Here are the imports. Please do not import anything else.

In [1]:
import graphviz,re
import pywrapfst as fst
import numpy as np

1. Using `pywrapfst`, create a symbol table for the (lowercase) English alphabet plus $\epsilon$ and `#`. (The second symbol added should be `#`.)

In [2]:
st = fst.SymbolTable()
eng = "abcdefghijklmnopqrstuvwxyz"
letters = []
letters.append("<epsilon>")
letters.append("#")
for char in eng:
    letters.append(char)
for letter in letters:
    st.add_symbol(letter)

In [3]:
assert st.num_symbols() == 28

In [4]:
assert st.find(0) == '<epsilon>'

In [5]:
assert st.find(1) == '#'

2. We'll now build a character *bigram model* based on the *Alice in Wonderland* text. The following function should strip the Gutenberg information at the beginning and end of the file, convert everything to lowercase, convert everything except lowercase letters to space, and return a list of lowercase words.

* [SUPPLIED MATERIAL]

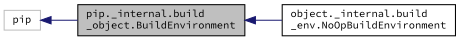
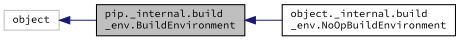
  digraph {
    fontname="Source Code Pro"
    rankdir=LR
    node [color=black fillcolor=white fontname="Source Code Pro" fontsize=10 shape=record style=filled]
    edge [color=midnightblue dir=back fontname="Source Code Pro" fontsize=10 labelfontname=Helvetica labelfontsize=10 style=solid]
-   n1 [fillcolor=grey75 fontcolor=black height=0.2 label="pip._internal.build\l_object.BuildEnvironment" width=0.4]
+   n1 [fillcolor=grey75 fontcolor=black height=0.2 label="pip._internal.build\l_env.BuildEnvironment" width=0.4]
    n2 [height=0.2 label="object._internal.build\l_env.NoOpBuildEnvironment" width=0.4]
-   n3 [color=grey75 height=0.2 label=pip width=0.4]
+   n3 [color=grey75 height=0.2 label=object width=0.4]
    n1 -> n2
    n3 -> n1
  }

* [TO BE DONE]
1. List every module that the import cell of the pywrapfst exercise brings in.
2. Set down the part of the pywrapfst exercise between "for letter in" and "of lowercase words.", inclusive.

* [WRITTEN ANSWERS]
1.
graphviz
re
pywrapfst
numpy

2.
for letter in letters:
    st.add_symbol(letter)

In [3]:
assert st.num_symbols() == 28

In [4]:
assert st.find(0) == '<epsilon>'

In [5]:
assert st.find(1) == '#'

2. We'll now build a character *bigram model* based on the *Alice in Wonderland* text. The following function should strip the Gutenberg information at the beginning and end of the file, convert everything to lowercase, convert everything except lowercase letters to space, and return a list of lowercase words.